Monday, April 13, 2015

Ikea Pinterest Fail

I don't know why we do it. But we always do it to ourselves...

Just when we think our house is finally all set - everything is decorated, every detail is perfect, we go ahead and decide to change everything

It all started when we visited my in-laws in Arizona a couple weeks back. They had a massive King size bed in which we slept in. It was so large that Kyle didn't even realize I was lying next to him, which meant one thing -- he had to have it.

Maybe it's the fact that I'm a mouth breather or that our dog, Harry, claims most of his territory, but there was one resounding idea that came out of this trip - our old Queen had got to go.

So the day before my parents arrived to stay with us for Easter (did I also mention we are masters at timing?) we purchased our new King bed. In typical guy fashion, Kyle said he was fine with just putting the box springs and mattress on the ground. To which I replied, "What do you think I am? Some kind of monster?"

He knew his fate was sealed. He had just opened the dreaded door to throw pillows, random decorative objects, and endless trips to Home Depot. 

And so it began. We lugged our old Ikea bed down to the crawl space, our old master bedroom Queen set (the horror!) to the guest room, and had the new King bed delivered to the master. Oh and we painted the guest room at some point during all of this. At which point I don't know, it's all a haze. 

Partaking in your own version of Extreme Makeover: Home Edition always seems like a great idea until you are about halfway through and realize you live in a townhouse with three flights of stairs, kind of like "It's a Small World" at Disney - halfway through, you just want OFF THIS RIDE.

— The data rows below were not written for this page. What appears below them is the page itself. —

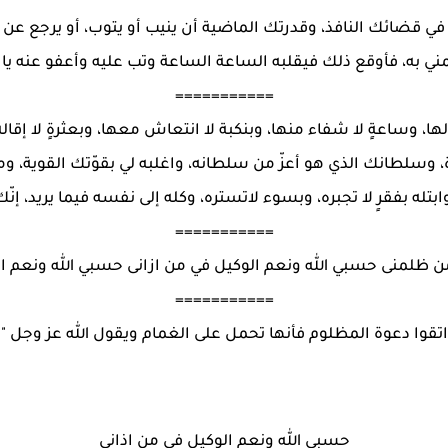
 في قضائك النافذ، وقدرتك الماضية أن ينيب أو يتوب، أو يرجع عن
ني به، فأوقع ذلك فيقلبه الساعة الساعة وتب عليه وأعفو عنه يا ك
===========
 لها، وساعةٍ ﻻ شفاء منها، وبنكبة ﻻ انتعاش معها، وبعثرةٍ ﻻ إقا
 وسلطانك الذي هو أعزّ من سلطانه، واغلبه لي بقوّتك القوية، و
بتله بفقرٍ ﻻ تجبره، وبسوء ﻻتستره، وكله إلى نفسه فيما يريد، إنّك 
===========
 ظلمنى حسبي الله ونعم الوكيل في من ازانى حسبي الله ونعم ال
===========
تقوا دعوة المظلوم فأنها تحمل على الغمام ويقول الله عز وجل "
حسبي الله ونعم الوكيل في من اذانى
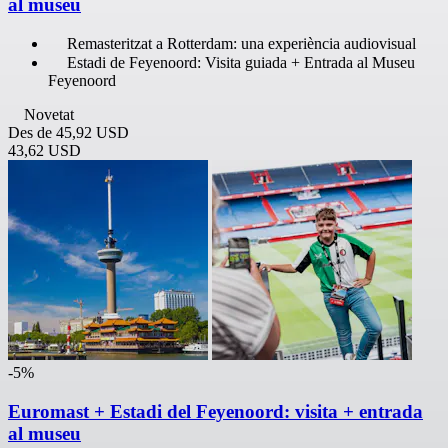
al museu
Remasteritzat a Rotterdam: una experiència audiovisual
Estadi de Feyenoord: Visita guiada + Entrada al Museu
Feyenoord
Novetat
Des de
45,92 USD
43,62 USD
-5%
Euromast + Estadi del Feyenoord: visita + entrada
al museu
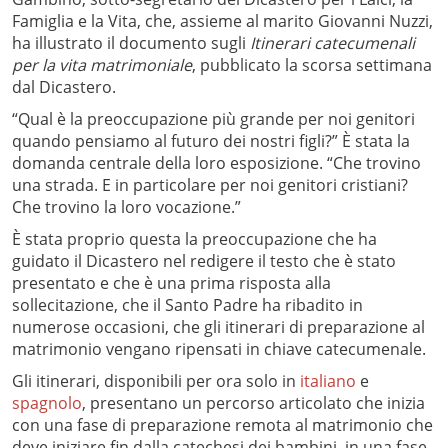
Famiglia e la Vita, che, assieme al marito Giovanni Nuzzi,
ha illustrato il documento sugli
Itinerari catecumenali
per la vita matrimoniale
, pubblicato la scorsa settimana
dal Dicastero.
“Qual è la preoccupazione più grande per noi genitori
quando pensiamo al futuro dei nostri figli?” È stata la
domanda centrale della loro esposizione. “Che trovino
una strada. E in particolare per noi genitori cristiani?
Che trovino la loro vocazione.”
È stata proprio questa la preoccupazione che ha
guidato il Dicastero nel redigere il testo che è stato
presentato e che è una prima risposta alla
sollecitazione, che il Santo Padre ha ribadito in
numerose occasioni, che gli itinerari di preparazione al
matrimonio vengano ripensati in chiave catecumenale.
Gli itinerari, disponibili per ora solo in
italiano
e
spagnolo
, presentano un percorso articolato che inizia
con una fase di preparazione remota al matrimonio che
deve iniziare fin dalla catechesi dei bambini, in una fase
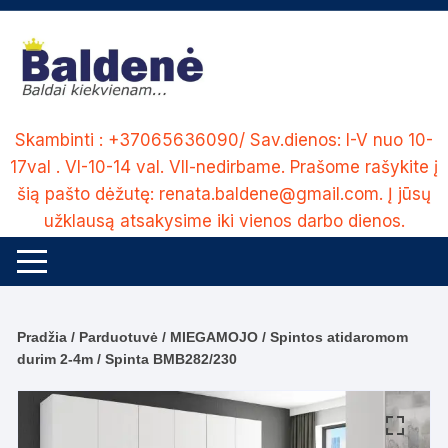
Skip
to
content
Skambinti : +37065636090/ Sav.dienos: I-V nuo 10-
17val . VI-10-14 val. VII-nedirbame. Prašome rašykite į
šią pašto dėžutę: renata.baldene@gmail.com. Į jūsų
užklausą atsakysime iki vienos darbo dienos.
Pradžia
/
Parduotuvė
/
MIEGAMOJO
/
Spintos atidaromom
durim 2-4m
/ Spinta BMB282/230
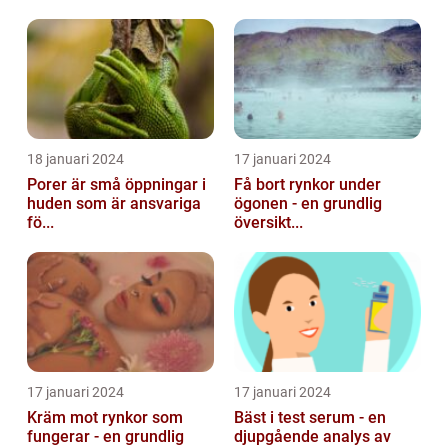
18 januari 2024
17 januari 2024
Porer är små öppningar i
Få bort rynkor under
huden som är ansvariga
ögonen - en grundlig
fö...
översikt...
17 januari 2024
17 januari 2024
Kräm mot rynkor som
Bäst i test serum - en
fungerar - en grundlig
djupgående analys av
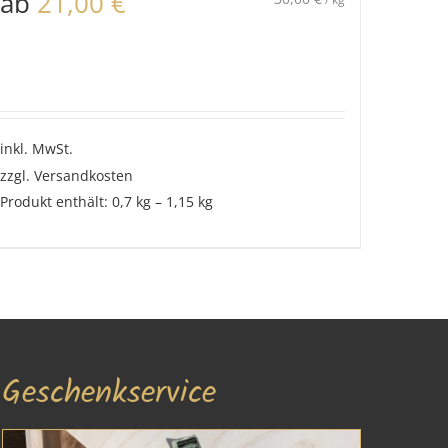
ab
21,00
€
inkl. MwSt.
zzgl.
Versandkosten
Produkt enthält: 0,7
kg
– 1,15
kg
Geschenkservice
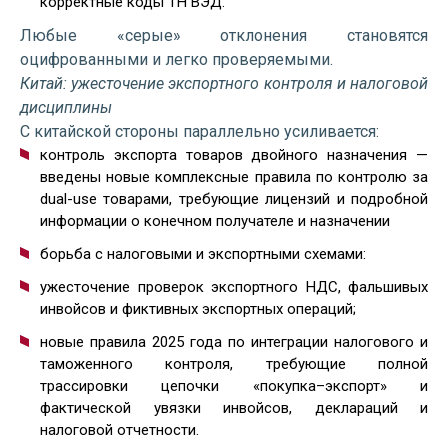
корректные коды ТН ВЭД.
Любые «серые» отклонения становятся
оцифрованными и легко проверяемыми.
Китай: ужесточение экспортного контроля и налоговой
дисциплины
С китайской стороны параллельно усиливается:
контроль экспорта товаров двойного назначения —
введены новые комплексные правила по контролю за
dual-use товарами, требующие лицензий и подробной
информации о конечном получателе и назначении
борьба с налоговыми и экспортными схемами:
ужесточение проверок экспортного НДС, фальшивых
инвойсов и фиктивных экспортных операций;
новые правила 2025 года по интеграции налогового и
таможенного контроля, требующие полной
трассировки цепочки «покупка–экспорт» и
фактической увязки инвойсов, деклараций и
налоговой отчетности.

Once my parents had left and the ride had almost come to a complete stop, yesterday we decided to complete our final task- re-purpose our old Ikea dressers to match our new King bed. I had seen these Ikea hacks on Pinterest and wanted to give it a try. Famous last words.

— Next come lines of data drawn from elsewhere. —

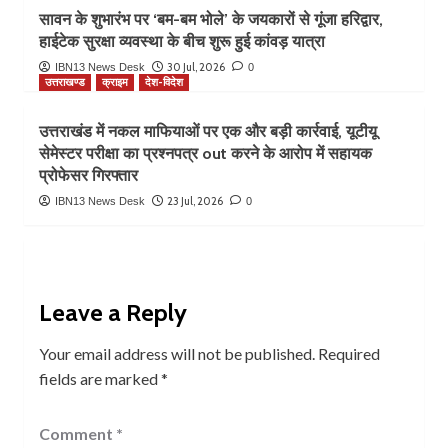
सावन के शुभारंभ पर ‘बम-बम भोले’ के जयकारों से गूंजा हरिद्वार,
हाईटेक सुरक्षा व्यवस्था के बीच शुरू हुई कांवड़ यात्रा
30 Jul, 2026
IBN13 News Desk
0
उत्तराखण्ड
क्राइम
देश-विदेश
उत्तराखंड में नकल माफियाओं पर एक और बड़ी कार्रवाई, यूटीयू
सेमेस्टर परीक्षा का प्रश्नपत्र out करने के आरोप में सहायक
प्रोफेसर गिरफ्तार
23 Jul, 2026
IBN13 News Desk
0
Leave a Reply
Your email address will not be published.
Required
fields are marked
*
Comment
*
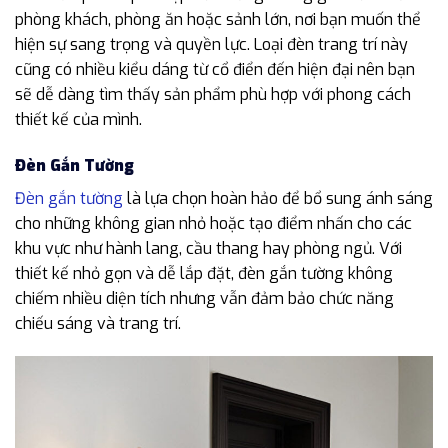
phòng khách, phòng ăn hoặc sảnh lớn, nơi bạn muốn thể
hiện sự sang trọng và quyền lực. Loại đèn trang trí này
cũng có nhiều kiểu dáng từ cổ điển đến hiện đại nên bạn
sẽ dễ dàng tìm thấy sản phẩm phù hợp với phong cách
thiết kế của mình.
Đèn Gắn Tường
Đèn gắn tường
là lựa chọn hoàn hảo để bổ sung ánh sáng
cho những không gian nhỏ hoặc tạo điểm nhấn cho các
khu vực như hành lang, cầu thang hay phòng ngủ. Với
thiết kế nhỏ gọn và dễ lắp đặt, đèn gắn tường không
chiếm nhiều diện tích nhưng vẫn đảm bảo chức năng
chiếu sáng và trang trí.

So once again we lugged the dresser and nightstands down to the garage. We bought the same spray paint and sprayer contraption this girl said to get and painted all day. At the end of the night we once again brought everything back up to the bedroom. We had purchased silver hardware to put on the drawers but said screw it - not because it didn't look good, but because these things are literally duct taped together on the inside and won't make it past these parts when we decide to move again. And we were straight up over it. Just painting them from brown to black was enough for us.

At last, in our darkly lit room we were able to sleep soundly, knowing we were finally all done. Until...

I opened the shades in the morning. 

Holy spotted spray paint dresser!

I care, but not enough to drag that thing downstairs again. I know it will irk me for a while until I cave in and repaint it, but for now I will choose to ignore it. Plus Kyle may off me if I make him do another thing with this place. 

No one is going to be in that room besides us, but if you do happen to come over, please simply lie to us and say, "Damn that is one fine looking dresser!"

If you are wondering what this has to do with weddings, the answer is it doesn't. It just goes to show that nearly three years later the groom will always be an unwilling participant in DIY hell and the bride will never be satisfied with the outcome.